Quantum Myriad supports 122.9 TB SSDs and in-place system scaling

Quantum is adding incremental, in-place system scaling with dynamic, automatic data leveling to its Myriad all-flash file system, along with 122.88 TB Solidigm SSD support.

Myriad is a containerized, scale-out file system stack using key-value technology, based on NVMe SSD drives and supporting SMB and NFS protocols. The software provides inline compression and deduplication. It also supports Nvidia’s GPUdirect and has a parallel file system client. This, we’re told, is optimized for AI/ML model training and inferencing, high-performance computing (HPC) visualization and modeling, and video rendering workloads. 

The new scalability features is designed to let customers start with as few as five partially populated NVMe Storage Server nodes, then expand in increments of one or more nodes at a time with the additional storage available in minutes, with no need for admin intervention, and no impact or interruption to user operation. Quantum says customers will be able to continue adding nodes as their needs grow, increasing capacity while maintaining linear performance with automatic data leveling across all nodes as new Storage Server nodes are added.

Ben Jarvis, Quantum
Ben Jarvis

Ben Jarvis, Quantum Technical Director, said: “With the ability to add bare-metal storage nodes one at a time and have them online in just minutes with support for dynamic n+m data protection and data leveling, Myriad stands apart from traditional NAS systems.

“These capabilities give customers the best of all worlds: high immediate usable capacity and the freedom to seamlessly expand their storage as requirements evolve, maintaining high performance and reliability for mission-critical data sharing – whether via SMB, NFS or using our direct client for GPU workflows – while supporting cutting-edge AI/ML pipelines and data-intensive HPC workloads.”

The latest Myriad release adds support for 400 GbE RDMA infrastructure, up to ten NVMe Storage Server Nodes, and new drive options including 61.44 TB and 122.88 TB Solidigm D5-P5336 QLC drives. A server node takes up 1RU and holds up to ten NVMe SSDs. That means 1.23 PB of raw capacity using Solidigm’s 122.88 TB drives, with 80 percent usable via Myriad’s n+2 erasure coding. Support for 20-node configurations is coming and customers can upgrade in single-node increments.

Roger Corell, Solidigm
Roger Corell

Roger Corell, Senior Director, AI and Leadership Marketing at Solidigm, said: “Quantum’s Myriad file system exemplifies the ability to seamlessly adopt critical storage technologies like the Solidigm 61.44 TB and 122.88 TB NVMe drives using QLC technology … This adaptability helps organizations integrate cutting-edge advancements into their infrastructure, selecting the best technology available while massively consolidating rack space and realizing power and cooling savings.”

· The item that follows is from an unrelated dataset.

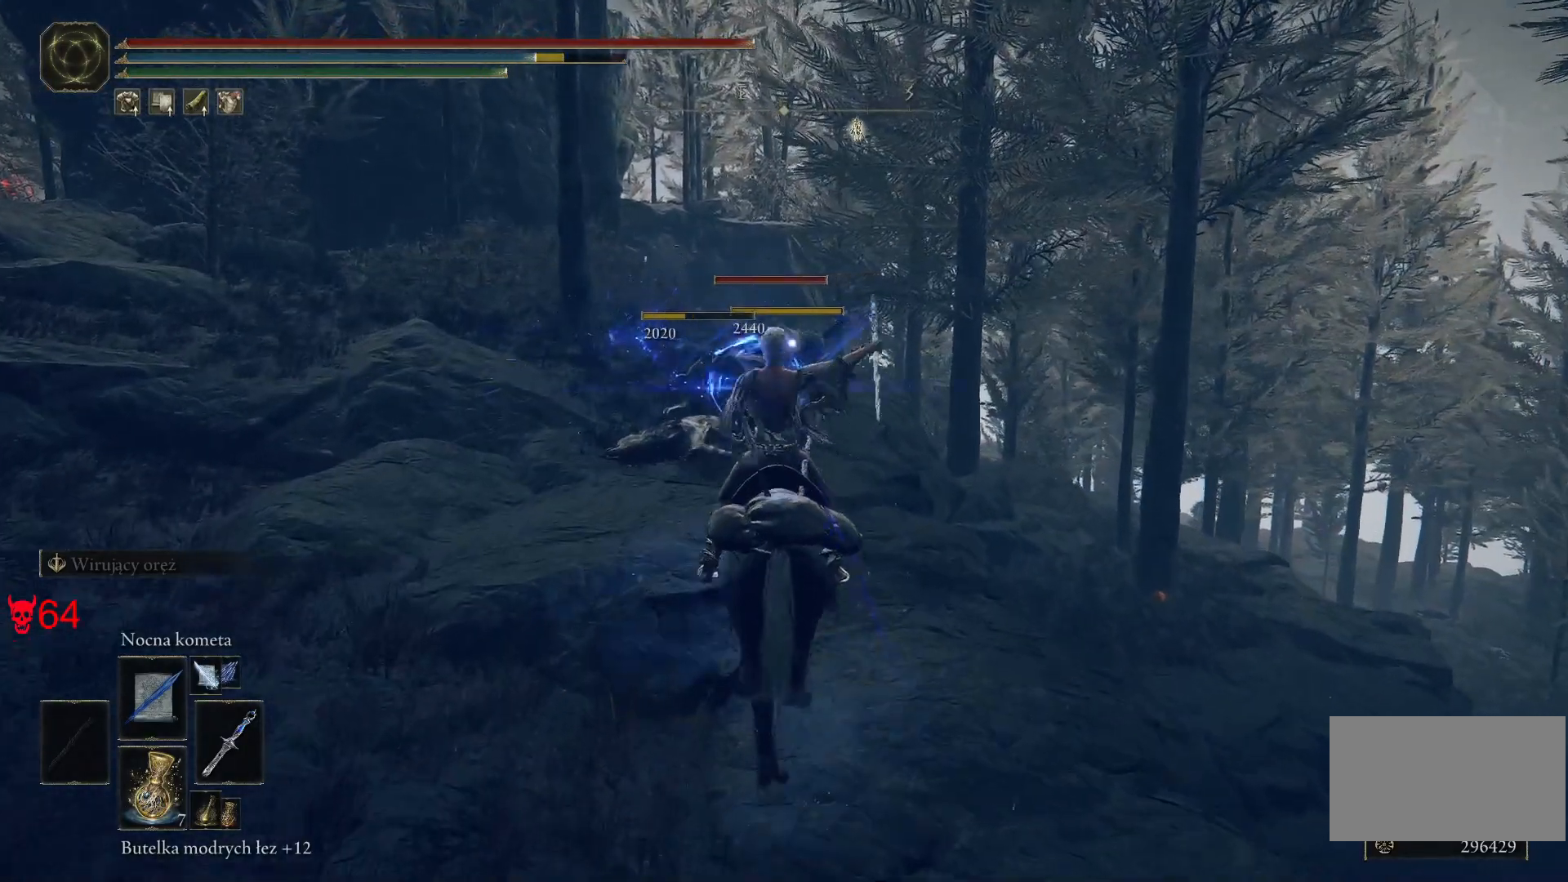
{"keys": ["w"], "mouse": [], "events": [[117, "mouse_wheel", "down"], [300, "mouse_wheel", "up"]]}
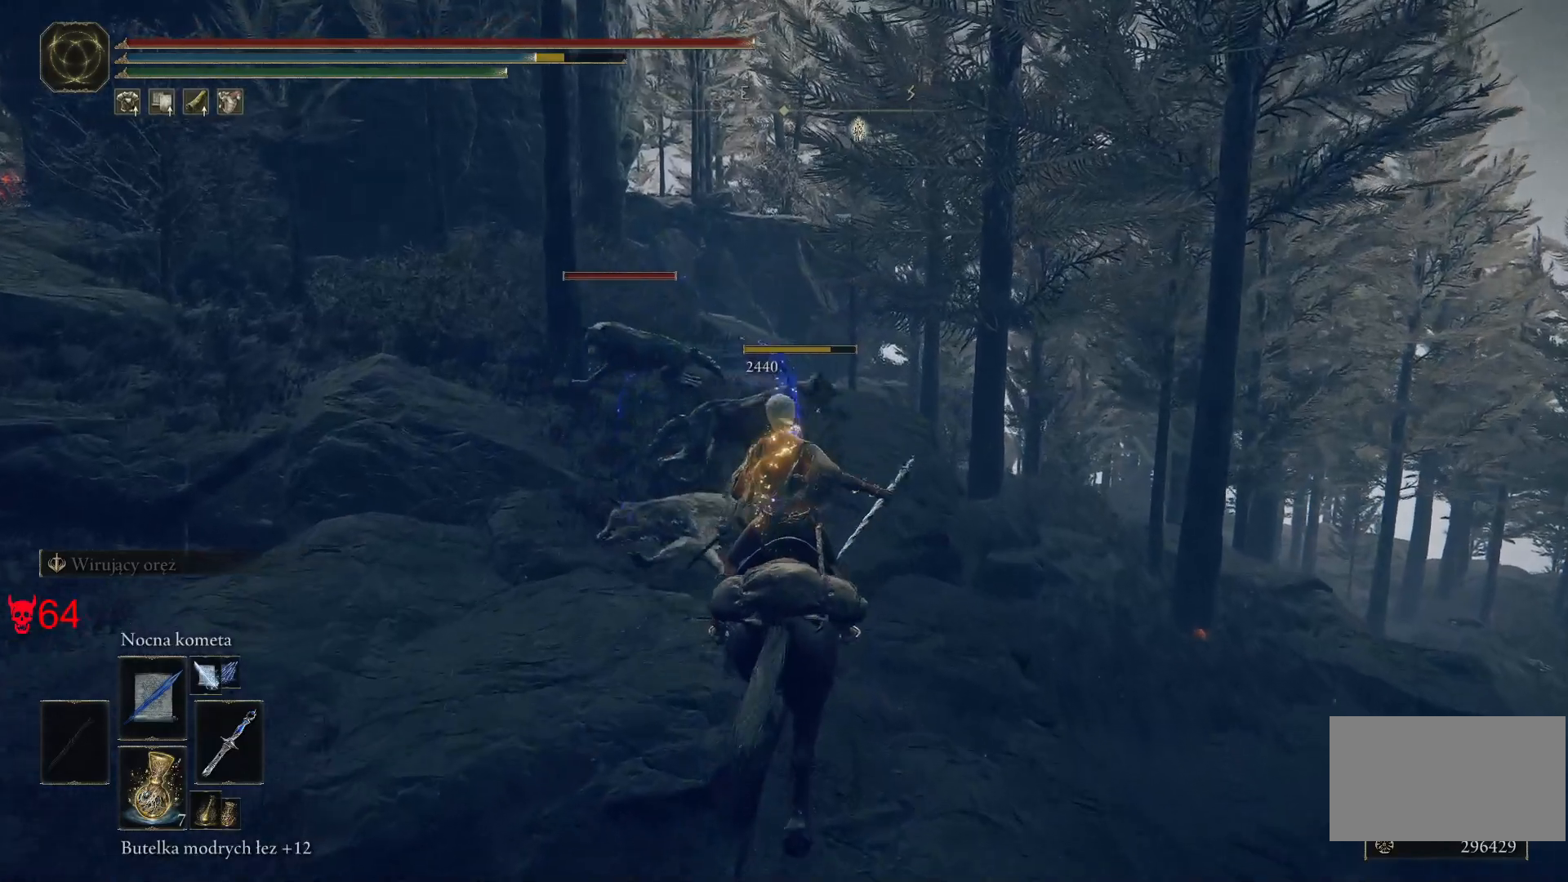
{"keys": ["w"], "mouse": ["left"], "events": [[183, "mouse_wheel", "down"], [300, "mouse_wheel", "up"], [383, "mouse_left", "down"]]}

Quantum says these new drives offer “extraordinary density,” and enable up to 6 PB in 5RU, meaning 5 Storage Server Nodes and 50 drives, and 12 PB in 10RU. It claims that “with Myriad’s automatic inline data compaction and deduplication that deliver up to 20x data reduction rate,” there could be 240 PB of effective capacity across 10 nodes and 480 PB with 20 nodes, “nearly half an exabyte … delivering astonishing density and reduction in rack space and operational costs.”

A 20x data reduction rate would indeed be astonishing. Quantum’s Myriad datasheet provides examples of effective system capacity at just 1.5x and 3x data reduction rates. Assuming a 1.23 PB raw capacity for a storage node, 80 percent usable would give us 983 TB usable. A 1.5:1 data reduction ratio would deliver 1.47 PB effective capacity, while a 3:1 ratio would provide 2.95 PB effective capacity per node. Ten such nodes would provide 29.5 PB effective capacity. Your mileage would obviously vary with the kind of data stored.

The new Myriad software release also provides partially populated NVMe Storage Server Nodes to allow more initial and expansion flexibility choices, starting with a minimum of four NVMe drives, with the remaining slots populated as needed. There is integrated archive and recall with ActiveScale to build high capacity data lakes. 

A future upgrade will deliver incremental, no-downtime scaling support of up to 20 NVMe Storage Server Nodes, and ultimately, virtually unlimited scalability with intelligent fabric leaf nodes, and with the same up to 80 percent usable capacity and n+m data protection across all nodes.